New techniques allow behavior geneticists to ask not just whether a behavior is under genetic influence, but also what specific genes are involved. To identify genes involved in behavior, investigators use genetic markers—stretches of DNA that differ among individuals. One can either use genetic markers that are evenly spaced on all chromosomes, to search for genes influencing the behavior that are located anywhere in the genome (called genomic screening), or one can test markers at a specific gene believed to be, on theoretical grounds, involved in the behavior (called the candidate gene approach).

The idea behind these analyses is that if a particular gene is involved in the behavior, then people who are more alike with respect to the behavior will be more likely to share the same stretch of DNA that is at or near the gene. The difficulty in searching for genes involved in behavior is that there is no one-to-one correspondence between carrying a particular gene and exhibiting a particular behavior. There are no genes for behavior; there are only genes that influence behavior. Any particular behavior is a complex trait that involves more than one gene and is influenced by the environment as well.

For example, having a particular gene may make a person more likely to have problems with alcohol, but it does not determine whether or not the person will be an alcoholic. Some individuals will carry genes predisposing them to alcohol abuse but will never exhibit any problems, because they choose to abstain from alcohol. Other individuals will exhibit obvious alcohol problems, but will not carry the particular genes known to be involved.

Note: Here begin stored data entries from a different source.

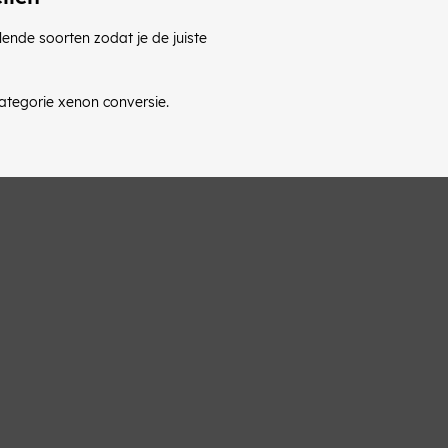
ende soorten zodat je de juiste
ategorie xenon conversie.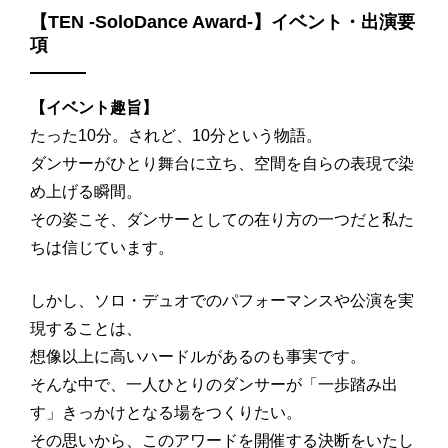
【TEN -SoloDance Award-】イベント・出演要
項
【イベント趣旨】
たった10分。されど、10分という物語。
ダンサーがひとり舞台に立ち、空間を自らの表現で染
め上げる瞬間。
その姿こそ、ダンサーとしての在り方の一つだと私た
ちは信じています。
しかし、ソロ・デュオでのパフォーマンスや公演を実
現することは、
想像以上に高いハードルがあるのも事実です。
そんな中で、一人ひとりのダンサーが「一歩踏み出
す」きっかけとなる場をつくりたい。
その思いから、このアワードを開催する決断をいたし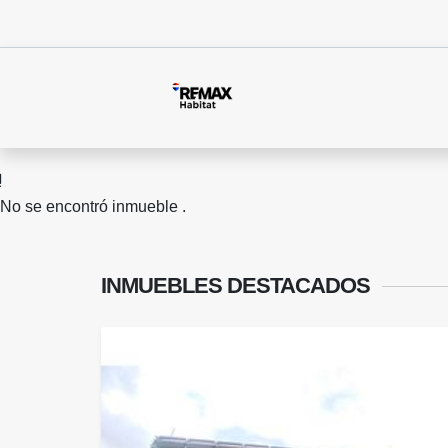
No se encontró inmueble .
INMUEBLES
DESTACADOS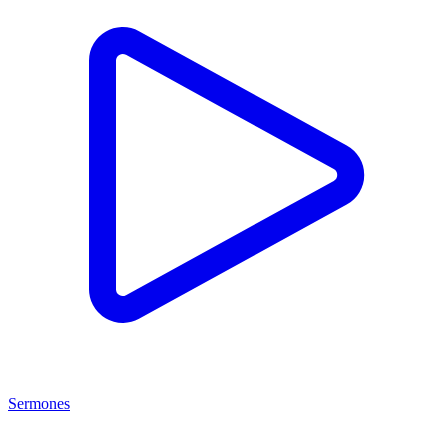
Sermones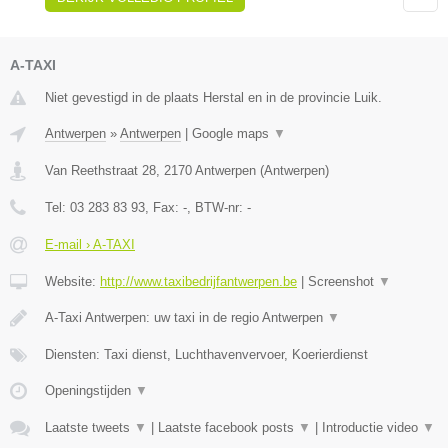
A-TAXI
Niet gevestigd in de plaats Herstal en in de provincie Luik.
Antwerpen
»
Antwerpen
|
Google maps
▼
Van Reethstraat 28
,
2170
Antwerpen
(
Antwerpen
)
Tel:
03 283 83 93
, Fax:
-
, BTW-nr:
-
E-mail › A-TAXI
Website:
http://www.taxibedrijfantwerpen.be
|
Screenshot
▼
A-Taxi Antwerpen: uw taxi in de regio Antwerpen
▼
Diensten: Taxi dienst, Luchthavenvervoer, Koerierdienst
Openingstijden
▼
Laatste tweets
▼
|
Laatste facebook posts
▼
|
Introductie video
▼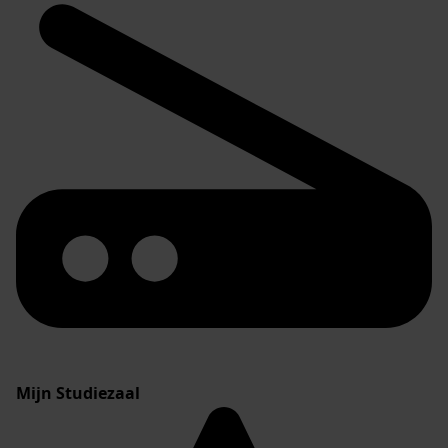
Mijn Studiezaal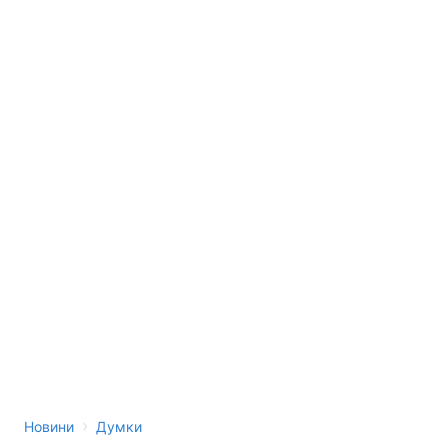
›
Новини
Думки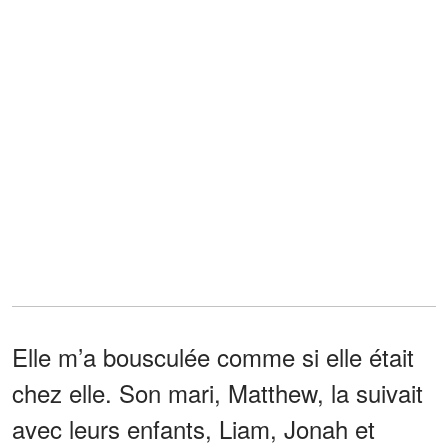
Elle m’a bousculée comme si elle était
chez elle. Son mari, Matthew, la suivait
avec leurs enfants, Liam, Jonah et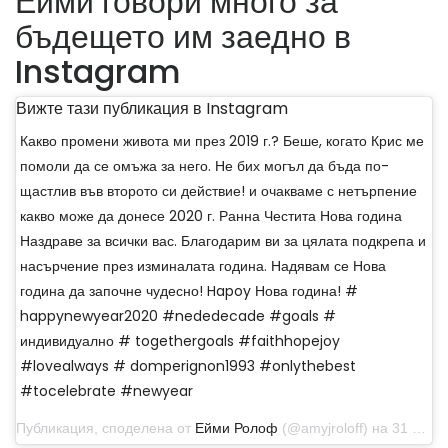
Ейми говори много за
бъдещето им заедно в
Instagram
Вижте тази публикация в Instagram
Какво промени живота ми през 2019 г.? Беше, когато Крис ме
помоли да се омъжа за него. Не бих могъл да бъда по-
щастлив във второто си действие! и очакваме с нетърпение
какво може да донесе 2020 г. Ранна Честита Нова година
Наздраве за всички вас. Благодарим ви за цялата подкрепа и
насърчение през изминалата година. Надявам се Нова
година да започне чудесно! Hapoy Нова година! #
happynewyear2020 #nededecade #goals #
индивидуално # togethergoals #faithhopejoy
#lovealways # domperignon1993 #onlythebest
#tocelebrate #newyear
Публикация, споделена от
Ейми Ролоф
(@amyjroloff) на 31 декември 2019 г. в 18:56 ч. PST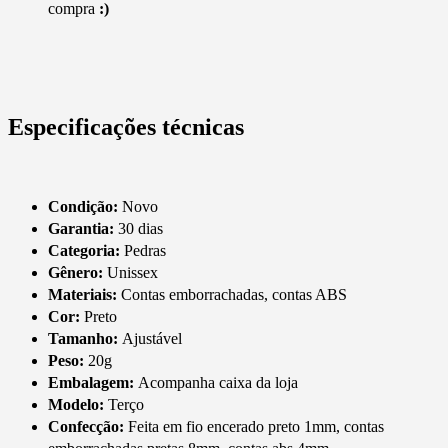
compra
:)
Especificações técnicas
Condição:
Novo
Garantia:
30 dias
Categoria:
Pedras
Gênero:
Unissex
Materiais:
Contas emborrachadas, contas ABS
Cor:
Preto
Tamanho:
Ajustável
Peso:
20g
Embalagem:
Acompanha caixa da loja
Modelo:
Terço
Confecção:
Feita em fio encerado preto 1mm, contas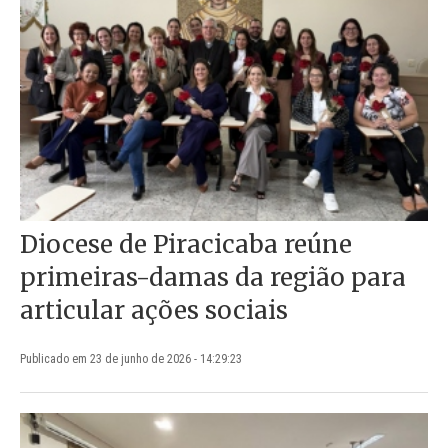
Diocese de Piracicaba reúne
primeiras-damas da região para
articular ações sociais
Publicado em 23 de junho de 2026 - 14:29:23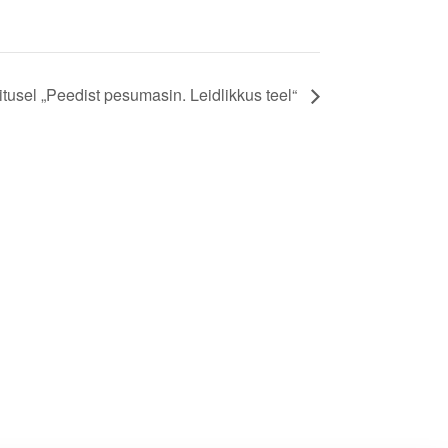
äitusel „Peedist pesumasin. Leidlikkus teel“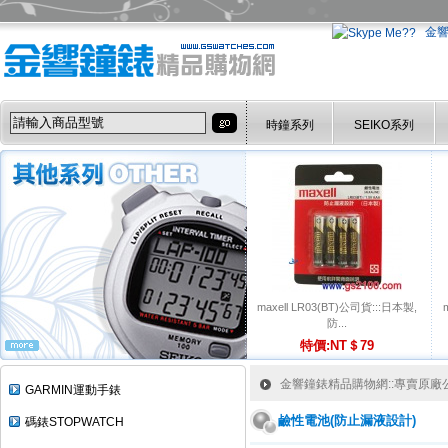
金
時鐘系列
SEIKO系列
maxell LR03(BT)公司貨:::日本製,
防...
特價:NT＄79
金響鐘錶精品購物網::專賣原廠公司
GARMIN運動手錶
鹼性電池(防止漏液設計)
碼錶STOPWATCH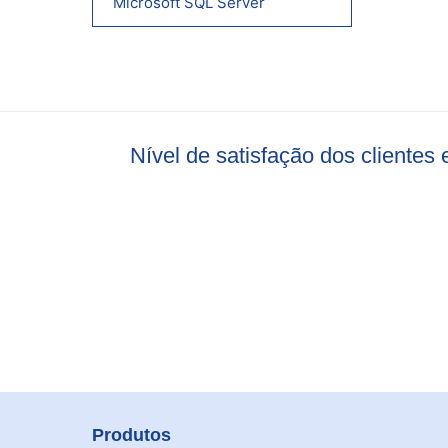
Microsoft SQL Server
Nível de satisfação dos cliente
Produtos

This is because a large number of genes are risk-relevant for use and abuse of alcohol, and each has only a very small effect. Different genes may be acting in different individuals. And genes interact with each other and with the environment. Thus, individual outcomes result from a complex and ill-understood mixture of both genetic and environmental risk factors. That very complexity creates the diverse nature of human behavior. Indeed, it is what makes us uniquely human, but it also makes finding genes involved in human behavior extraordinarily difficult.